TIME: You would have asked more questions about the quality of intelligence?
KERRY: Yes. If I had known that (Iraqi exile leader Ahmed) Chala-bei was
somebody they were relying on, I would have had serious doubts. And the fact that we learn
after the fact that that is one of their sources disturbs me enormously.
TIME: As a Senator, could you not have asked that question?
KERRY: We asked. They said: Well, we can’t tell you who the sources are. They
give you this gobbledygook. I went over to Pentagon. I saw the photographs. They told us
specifically what was happening in certain buildings. It wasn’t.
TIME: You were misled?
KERRY: Certainly by somebody. The intelligence clearly was wrong, fundamentally
flawed. Look, the British were able to do a two-month of what happened to their
intelligence. This Administration wants to put it off to 2005. It’s a national security
issue to know what happened to our intelligence. We ought to know now.
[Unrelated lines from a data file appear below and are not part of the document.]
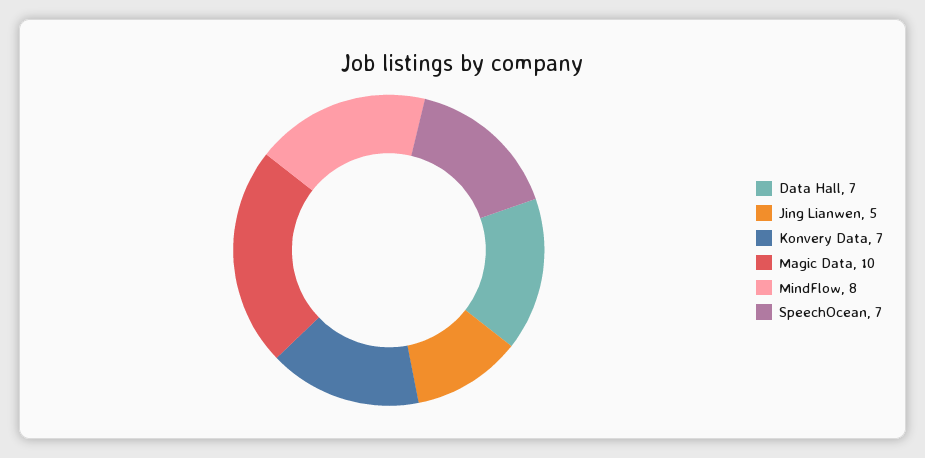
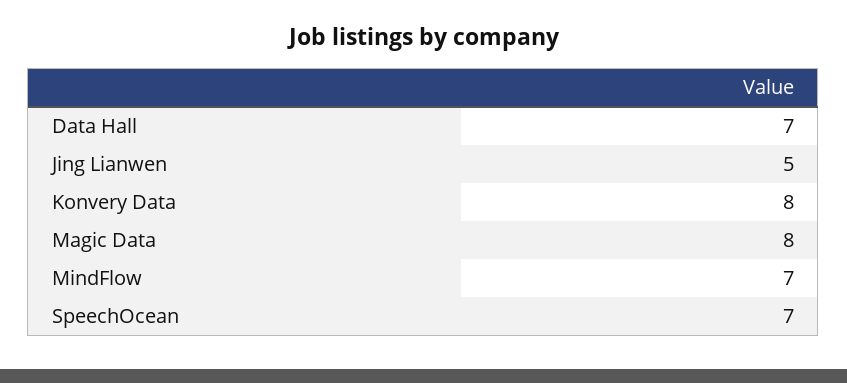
  {
    "Data Hall": 7,
    "Jing Lianwen": 5,
-   "Konvery Data": 7,
+   "Konvery Data": 8,
-   "Magic Data": 10,
+   "Magic Data": 8,
-   "MindFlow": 8,
+   "MindFlow": 7,
    "SpeechOcean": 7
  }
TIME: Obviously it’s good that Saddam is out of power. Was bringing him down
worth the cost?
KERRY: If there are no weapons of mass destruction – and we may yet find some
– then it is a war that was fought on false pretences, because that was the
justification to the American people, to the Congress, to the world, and that was clearly
the frame of my vote of consent. I suggested that all the evils of Saddam Hussein alone
were not a cause to go to war.
TIME: So, if we don’t find WMD, the war wasn’t worth the cost? That’s a
yes?
KERRY: No, I think you can still wait – no. You can’t – that’s not a
fair question, and I’ll tell you why. You can wind up successful in transforming Iraq
and changing the dynamics, and that may take it worth it, but that doesn’t mean that
transforming Iraq was the cause that provided the legitimacy to go. You have to have that
distinction.
TIME: You’ve said the foreign policy of triumphalism fuels the fire of
jihadists. Is it possible the U.S. show the force in Iraq tempers the fire of jihadists?
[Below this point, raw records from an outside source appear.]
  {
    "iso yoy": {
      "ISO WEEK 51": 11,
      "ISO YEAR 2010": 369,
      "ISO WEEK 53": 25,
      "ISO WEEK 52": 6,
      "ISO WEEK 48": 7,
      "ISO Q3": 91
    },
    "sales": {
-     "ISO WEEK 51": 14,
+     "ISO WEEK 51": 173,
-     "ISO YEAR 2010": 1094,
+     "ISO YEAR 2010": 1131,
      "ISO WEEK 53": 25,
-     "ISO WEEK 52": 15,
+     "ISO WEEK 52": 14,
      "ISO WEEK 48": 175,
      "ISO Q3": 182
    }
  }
KERRY: I’m all for strength when appropriate, and, you bet, there are a lot of
countries in the Middle East that understand strength, and it’s a very important
message. But in my judgment, the way it was applied this time, it has encouraged
street-level anger, and I have been told by people it encourages the recruitment of
terrorists. I mean, look, even Rumsfeld’s own memo underscores that they haven’t
discovered how to stem the tide of recruitment.
TIME: Why would internationalizing the Iraq be a more effective strategy for
stabilizing the country?
KERRY: The legitimacy of the governing process that emerges from an essentially
American process is always subject to greater questioning than one that is developed with
broader, global consent.
TIME: How do you bring in others?
KERRY: I spent the time to go to the U.N. and sit with the Security Council
before the vote, because I wanted to ascertain what their real state of mind was and
whether or not they would be prepared to enforce the resolution, provide troops, whether
or not they took it seriously, whether or not they would share costs and burden, and I
came away convinced after a two-hour conversation, a lot of questions, that they would.
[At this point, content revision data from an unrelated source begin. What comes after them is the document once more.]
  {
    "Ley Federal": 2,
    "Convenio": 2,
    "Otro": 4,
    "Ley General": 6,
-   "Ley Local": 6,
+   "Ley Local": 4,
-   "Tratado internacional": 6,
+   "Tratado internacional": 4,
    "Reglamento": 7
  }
TIME: You’ve criticised the pre-emptive nature of the Bush doctrine.
KERRY: Let me emphasise: I’ll pre-empt where necessary. We are always entitled
to do that under the Charter of the U.N., which gives the right of self-defence of a
nation. We’ve always had a doctrine of pre-emption contained in first strike throughout
the cold war. So I understand that. It is the extension of it by the Bush Administration
to remove a person they don’t like that contravenes that.